This award is funded under the American Recovery and Reinvestment Act of 2009 (Public Law 111-5).
Game theoretic models provided a simple framework for the analysis of conflict during the cold war when the objectives of the actors (e.g. the United States and the Soviet Union) were relatively well understood. Since the end of the cold war, threats to national security have become unpredictable. In this context traditional game theory provides little insight into predicting the strategies adversaries use. One requirement of game theory that weakens its utility in the present environment of high uncertainty is that the payoffs -- the costs and benefits of particular decisions -- are assumed to be known. This assumption is problematic when little information is available about the specific goals and preferences of actors, or when these goals and preferences change frequently. A second problem is that game theory models are typically loosely based on data and therefore are not very predictive or valuable in suggesting real world interventions. Despite these limitations, no robust, alternative mathematical theory for studying conflict and predicting actor decision-making exists. Given a growing sophistication in data collection and modeling dynamical systems, this project aims to develop an empirically grounded network conflict theory. This includes new mathematical tools and models to describe and predict conflict propagation and effective conflict management.

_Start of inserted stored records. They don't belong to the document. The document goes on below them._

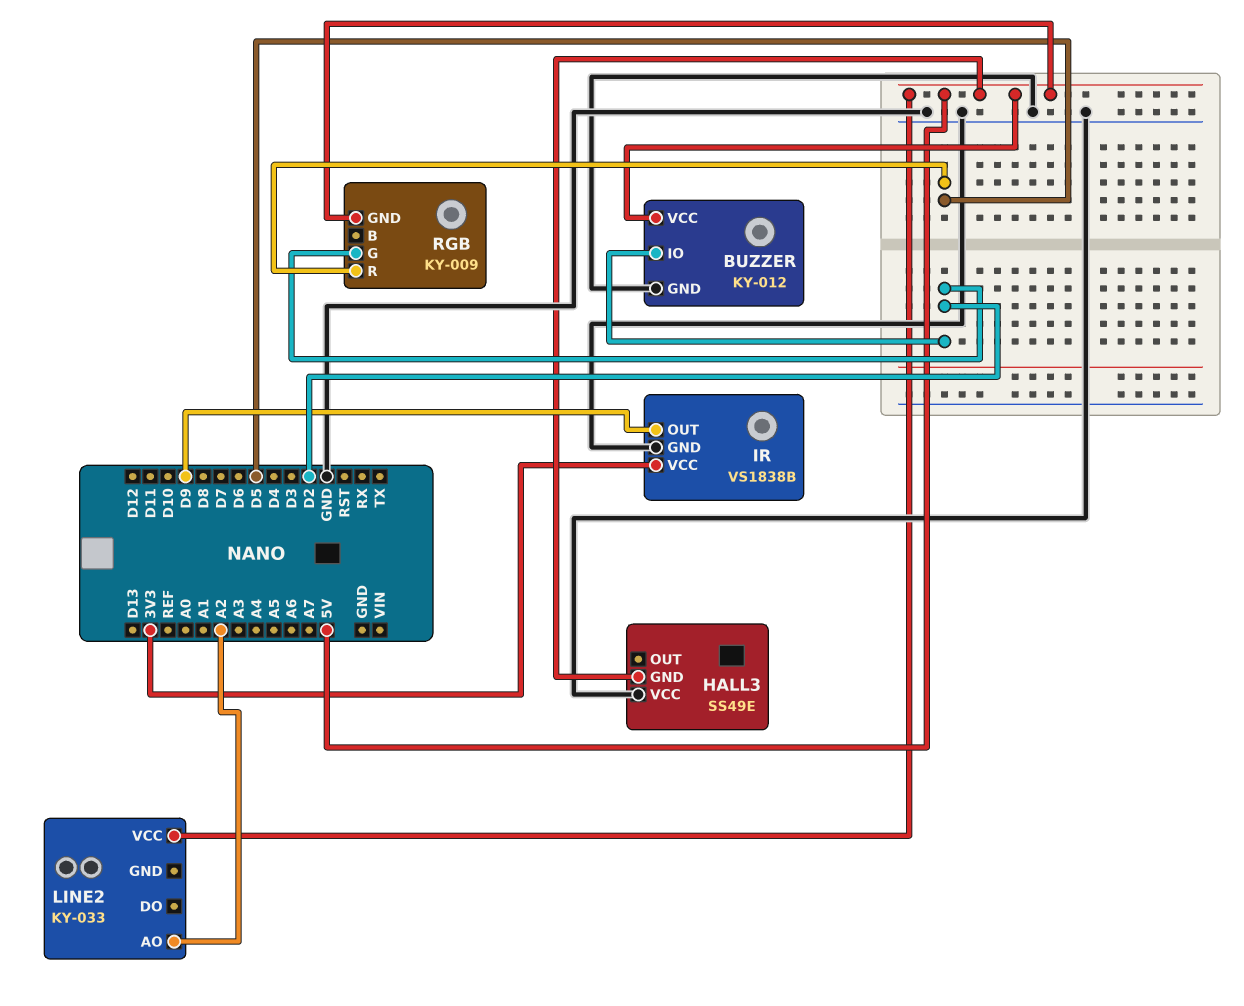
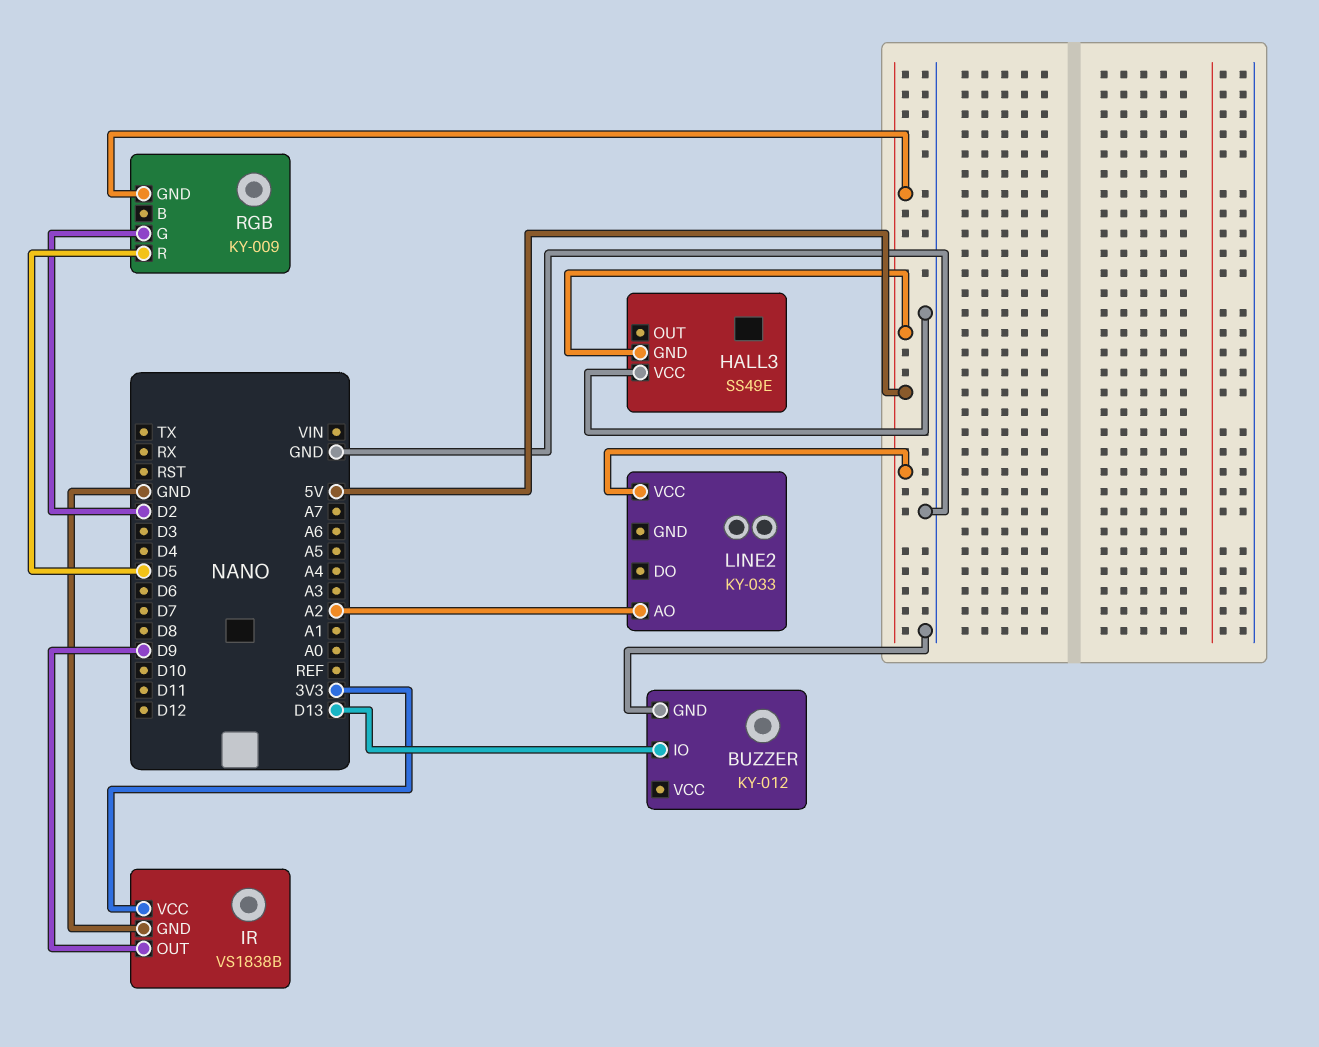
BUZZER pin IO: D2 -> D13
BUZZER pin VCC: 5V -> none

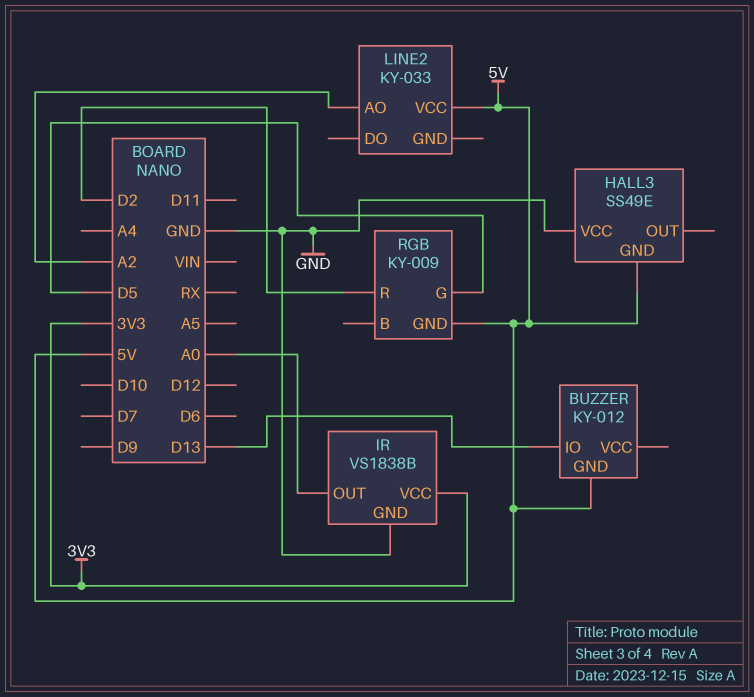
BUZZER pin GND: GND -> 5V
IR pin OUT: D9 -> A0
RGB pin G: D2 -> D5
RGB pin R: D5 -> D2

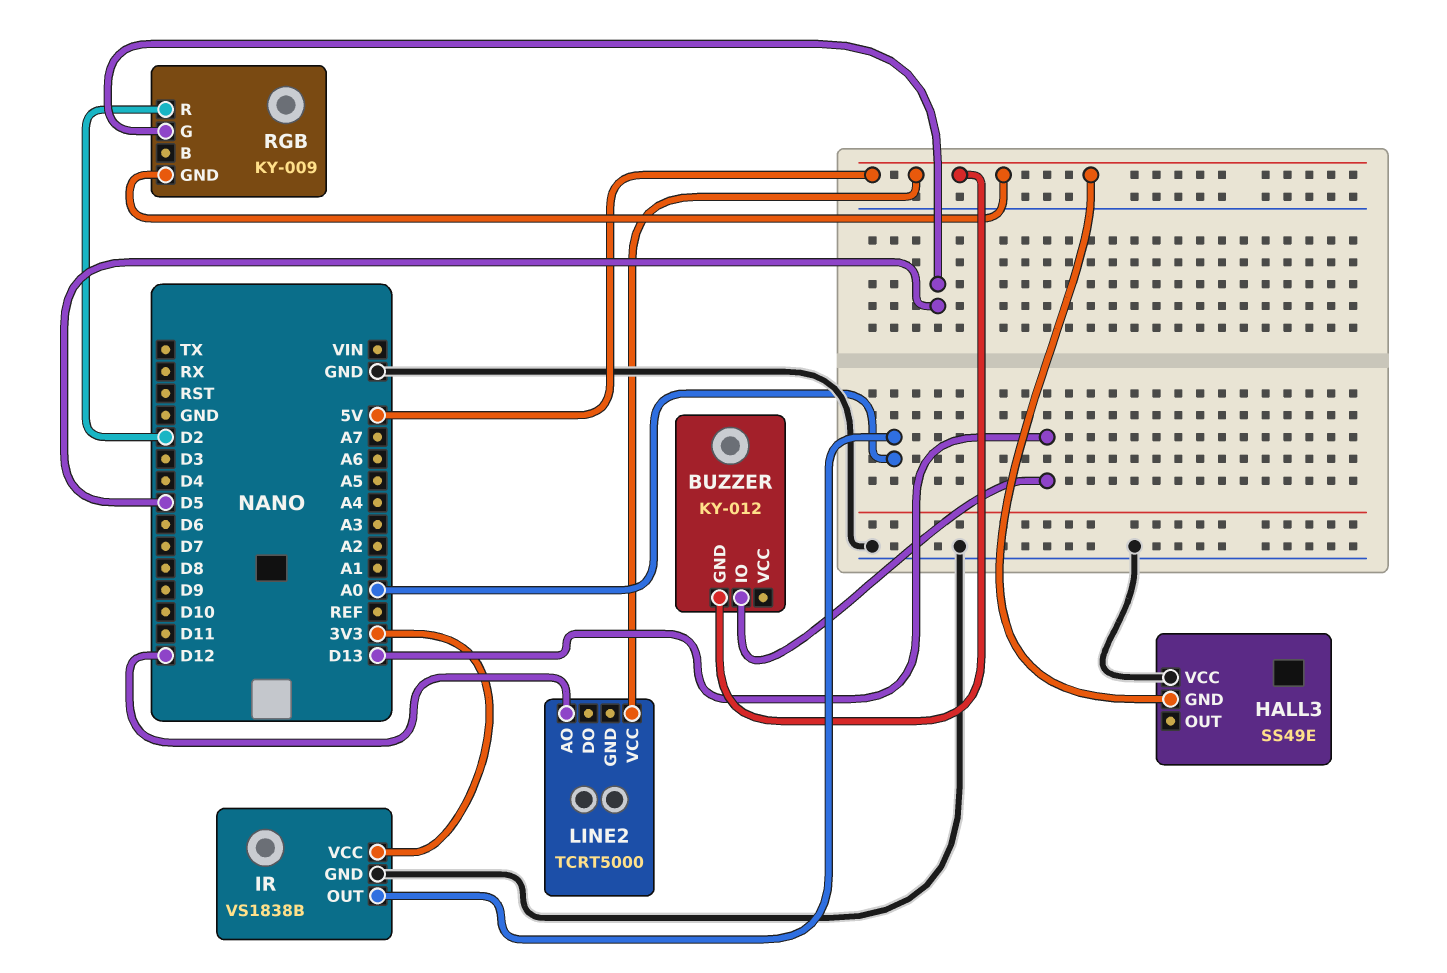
LINE2: KY-033 -> TCRT5000
LINE2 pin AO: A2 -> D12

Two types of tools will be developed in this project. One set of tools, called Inductive Game Theory (IGT), can be used to extract directly from conflict event time-series data (e.g. the sequence of bombings in Iraq and US responses, including location and severity data) the strategies adversaries are playing without having to posit payoffs or to assume stability. The second set of tools, called Conflict Immuno-Kinetics (CIK), takes as input conflict variables (rate of spread, number of actors, structure of actor interaction, etc.) and uses this information to predict which intervention strategies (e.g. pacifying interventions, policing interventions rooted in force, or sanctions) are most likely be effective given properties of the conflict itself. The CIK models that in this project are developed to study conflict at the behavioral level are inspired by the response of the immune system to pathogens.
IGT and CIK tools and models will be developed and tested using model systems of large, heterogeneous, captive primate societies. Non-human primates can provide a model system for the development and testing of these tools. Data from the Yerkes National Primate Reserach Center on the macaque genus will be used because its social organizations have properties of broad interest. These model systems possess the "minimum degree of relevant complexity" thereby ensuring that the methods, and the insights generated, can be generalized to a diverse set of conflicts including those at the human level.